Looking to the language of the General Assembly in the preamble to the original enactment, its intended effect was "to exempt from the [sales and use] tax certain transactions between persons with common ownership." Ga. Laws 1978, p. 1634. It is apparent without dispute that the General Assembly has taken no specific action to change the exemption since its enactment in 1978. See generally Brophy, supra. The Commissioner argues that such legislative *657 silence evidences an intent to change the former law by acquiescence. But silence alone does not compel the conclusion that the legislature intended OCGA § 48-8-3(42) to alter the substantive law in effect at the time of the Code revision. See generally Dept. of Corrections v. Hicks, 209 Ga.App. 154, 433 S.E.2d 64 (1993).

It is our function to construe the law to implement the legislative intent. Mullins v. First General Ins. Co., 253 Ga. 486, 322 S.E.2d 265 (1984). Since there is no specific indication that the legislature intended to change the preexisting law when it adopted the Official Code, we view alterations of the Code Revision Commission in redrafting the statute and in substituting the words "common ownership of the property" for "persons under 100% common ownership," as merely a scrivener's error, and we apply the substantive law in effect at the time of enactment of the 1982 Code.
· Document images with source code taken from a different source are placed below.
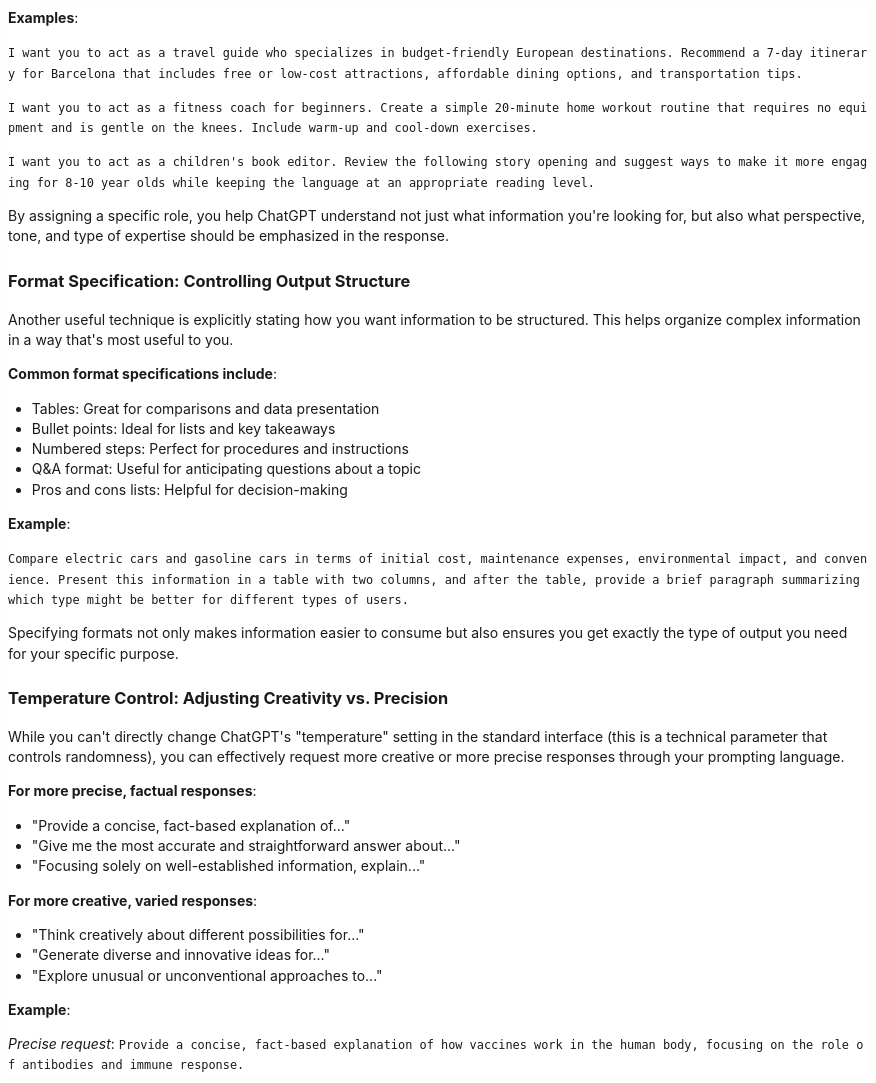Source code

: **Examples**:

`I want you to act as a travel guide who specializes in budget-friendly European destinations. Recommend a 7-day itinerary for Barcelona that includes free or low-cost attractions, affordable dining options, and transportation tips.`

`I want you to act as a fitness coach for beginners. Create a simple 20-minute home workout routine that requires no equipment and is gentle on the knees. Include warm-up and cool-down exercises.`

`I want you to act as a children's book editor. Review the following story opening and suggest ways to make it more engaging for 8-10 year olds while keeping the language at an appropriate reading level.`

By assigning a specific role, you help ChatGPT understand not just what information you're looking for, but also what perspective, tone, and type of expertise should be emphasized in the response.

### Format Specification: Controlling Output Structure

Another useful technique is explicitly stating how you want information to be structured. This helps organize complex information in a way that's most useful to you.

**Common format specifications include**:

- Tables: Great for comparisons and data presentation
- Bullet points: Ideal for lists and key takeaways
- Numbered steps: Perfect for procedures and instructions
- Q&A format: Useful for anticipating questions about a topic
- Pros and cons lists: Helpful for decision-making

**Example**:

`Compare electric cars and gasoline cars in terms of initial cost, maintenance expenses, environmental impact, and convenience. Present this information in a table with two columns, and after the table, provide a brief paragraph summarizing which type might be better for different types of users.`

Specifying formats not only makes information easier to consume but also ensures you get exactly the type of output you need for your specific purpose.

### Temperature Control: Adjusting Creativity vs. Precision

While you can't directly change ChatGPT's "temperature" setting in the standard interface (this is a technical parameter that controls randomness), you can effectively request more creative or more precise responses through your prompting language.

**For more precise, factual responses**:
- "Provide a concise, fact-based explanation of..."
- "Give me the most accurate and straightforward answer about..."
- "Focusing solely on well-established information, explain..."

**For more creative, varied responses**:
- "Think creatively about different possibilities for..."
- "Generate diverse and innovative ideas for..."
- "Explore unusual or unconventional approaches to..."

**Example**:

*Precise request*: 
`Provide a concise, fact-based explanation of how vaccines work in the human body, focusing on the role of antibodies and immune response.`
Accordingly, the assessment must be set aside and Charter is entitled to summary judgment.

Judgment reversed.

All the Justices concur.

NOTES

[1] The demand was made pursuant to OCGA § 48-8-30(a) of the Georgia Retailers' and Consumers' Sales and Use Tax Act, as amended, OCGA § 48-8-1 et seq.

[2] By stipulation of the parties, that assessed amount was set off by a credit of $18,435.83.

[3] The appeal was brought under OCGA § 48-2-59.